# Project Seminar DSAI
## Topic X: Estimating digital gender gaps among young people around the globe
## *Team 1: Nick Nagel 7015019, Hannah Schwed 7047756*

---



## 1. Literature Review
As a part of the United Nation Sustainable Development Goals (SDG) for 2030, achieving gender equality and women's empowerment is of relevance for all countries worldwide. Achieving equality and empowerment spans a wide range of areas to be worked on. Access to technology such as the internet is one of these areas. The SDG specify it as subtarget 5b "Enhance the use of enabling technology, in particular information and communications technology, to promote the empowerment of women" (United Nations, n.d. https://sdgs.un.org/goals/goal5#targets_and_indicators). Hence, proposing a way to estimate and analyse the gender gap related to internet adoption is of global current importance. According to the ITU's latest data, the digital gender gap stands at 8% (ITU, 2023 https://www.itu.int/en/mediacentre/backgrounders/Pages/bridging-the-gender-divide.aspx). GSMA's latest report from 2025 shows a gender gap in internet adoption of 11% (GSMA, 2025 https://www.gsma.com/r/wp-content/uploads/2025/06/The-Mobile-Gender-Gap-Report-2025.pdf).<br>

There are two main sources of data on digital gender gaps. Offline sources such as International Telecommunication Union (ITU) Connectivity Dashboard https://datahub.itu.int/data/?c=701&i=11624, OECD https://goingdigital.oecd.org/datakitchen/#/explorer/5/ict/indicator/explore/en?mainCubeId=OECD.STI.DEP%2FDSD_ICT_HH_IND%40DF_IND&pairCubeId=&sizeCubeId=&mainIndId=C5B_I&pairIndId=&sizeIndId=&mainBreakdowns=GEO_AREA%3A_Z.AGE%3AY16T74.SEX%3A_T.EDUCATION_LEVEL%3A_T.INCOME_GROUP%3A_T.EMP_STATUS%3A_T&pairBreakdowns=&sizeBreakdowns=&lollipop=&lollipopOpts=&countries=&countryFilter=&time=1104534000360.1704063600360&chart=barchart&fontSize=12&palette=normal&lastDates=true&timeScale=A&mainUnit=PT_POP&pairUnit=&sizeUnit=&flip=false&fullLabel=,  National Statistics Offices, Global System for Mobile Communications Association (GSMA) , Demographic and Health Surveys (DHS), Multi-Indicator Cluster
Surveys (MICS) https://mics.unicef.org/surveys?display=card&f[0]=status:241, Pew Research Center https://www.pewresearch.org/chart/internet-use-by-gender/ and non-traditional online sources, mainly advertising, such as Facebook, Google Ads or Snapchat. <br>

Previous studies about digital gender gaps have been based on a mix of sources and focused on a variety of locations, demographic groups and areas of divide. Tyers-Chowdhury et al. (2021) analysed the gender gap among adolescents aged 14-17 based on Facebook and Snapchat data alongside official sources. They found similar gaps like for the adult population in Facebook data while on Snapchat the picture was more scattered with more female users compared to male in countries like Indonesia, Russia and Japan. Breen et al. (2023) used Facebook data to get subnational gender gap estimates worldwide and show large within country differences.
Fatehkia et al. (2018) used Facebook data to track gender gaps worldwide and found that the data aligns with offline indicators including ITU and GSMA. Kashyap et al. (2020) used advertising data from Facebook and Google and found that Facebook is a stronger predictor than Google while both perform best when combined with the Human Development Indicator (HDI). They found that gender gaps are especially pronounced in South Asia and sub-Saharan Africa.

Given request =
Answer these questions about the literature review above:
1. According to the ITU's latest data, how large is the digital gender gap?
2. Which platforms does the literature review name as examples of non-traditional online sources?
3. What age range did Tyers-Chowdhury et al. (2021) study?

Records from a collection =
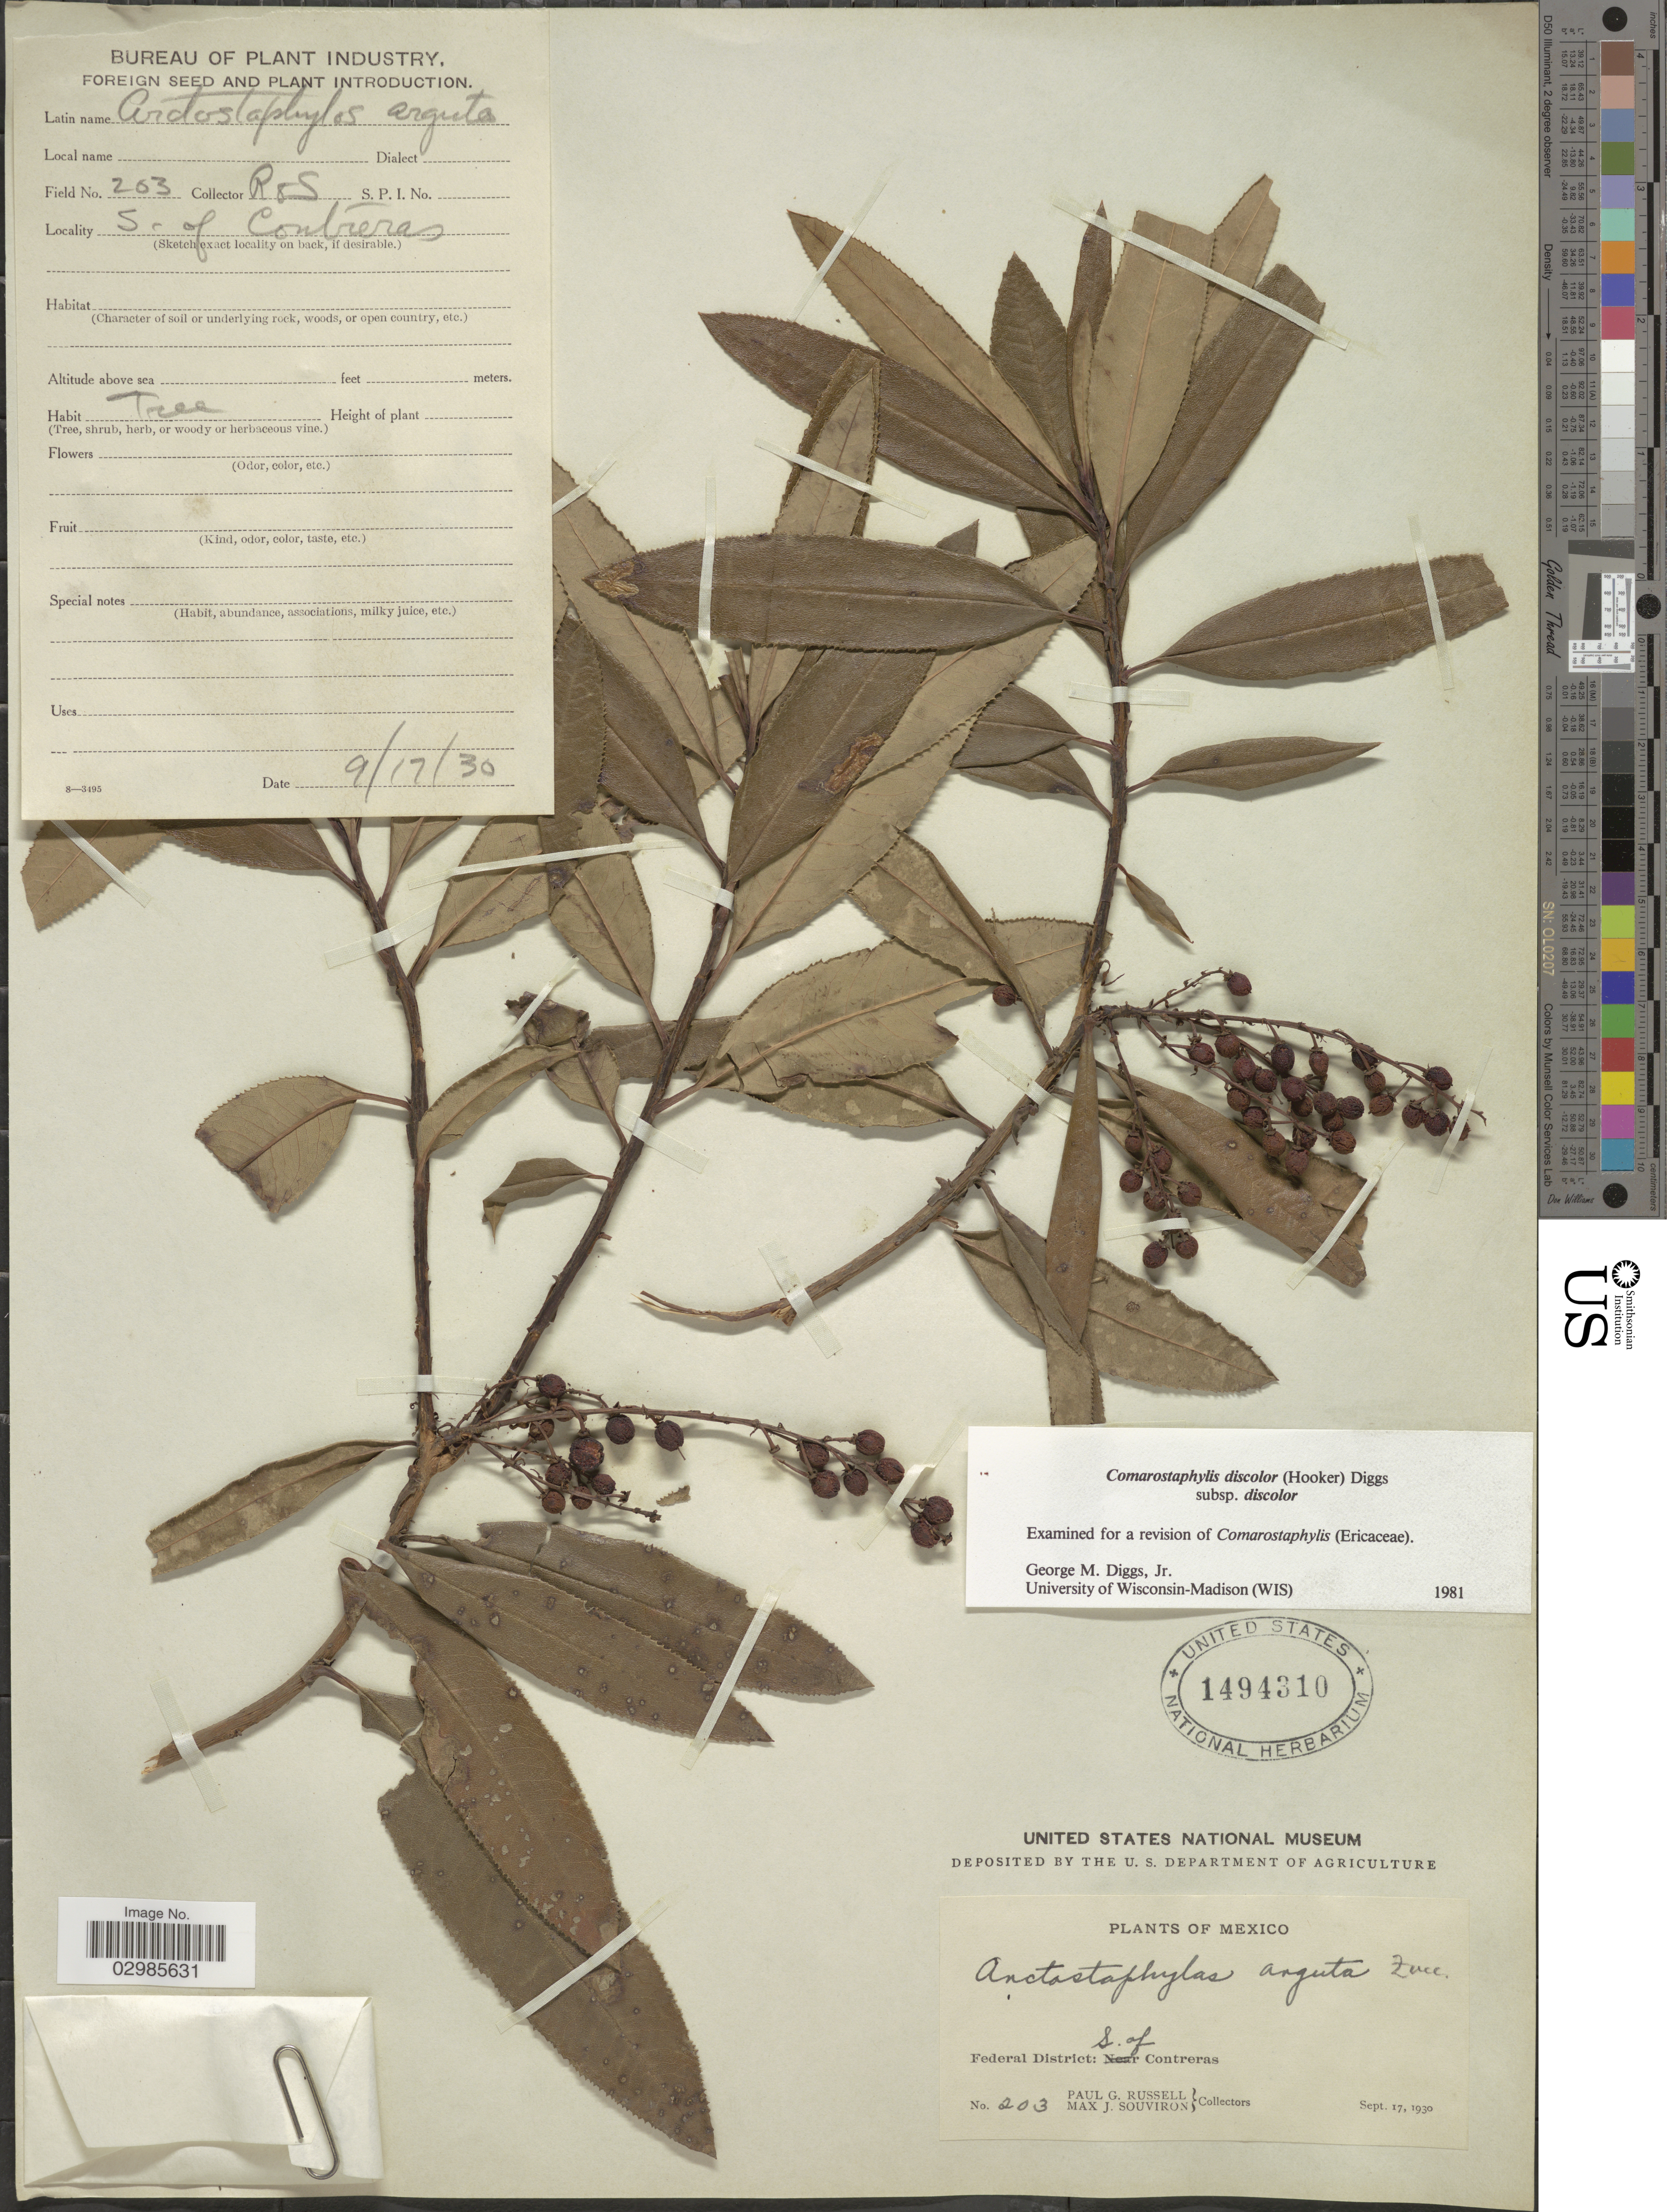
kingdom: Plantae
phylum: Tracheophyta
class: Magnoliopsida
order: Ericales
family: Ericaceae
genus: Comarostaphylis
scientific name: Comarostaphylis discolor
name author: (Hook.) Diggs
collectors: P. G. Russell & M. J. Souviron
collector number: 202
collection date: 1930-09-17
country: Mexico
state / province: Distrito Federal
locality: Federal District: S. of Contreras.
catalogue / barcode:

Solution =
1. 8%
2. Facebook, Google Ads and Snapchat
3. 14-17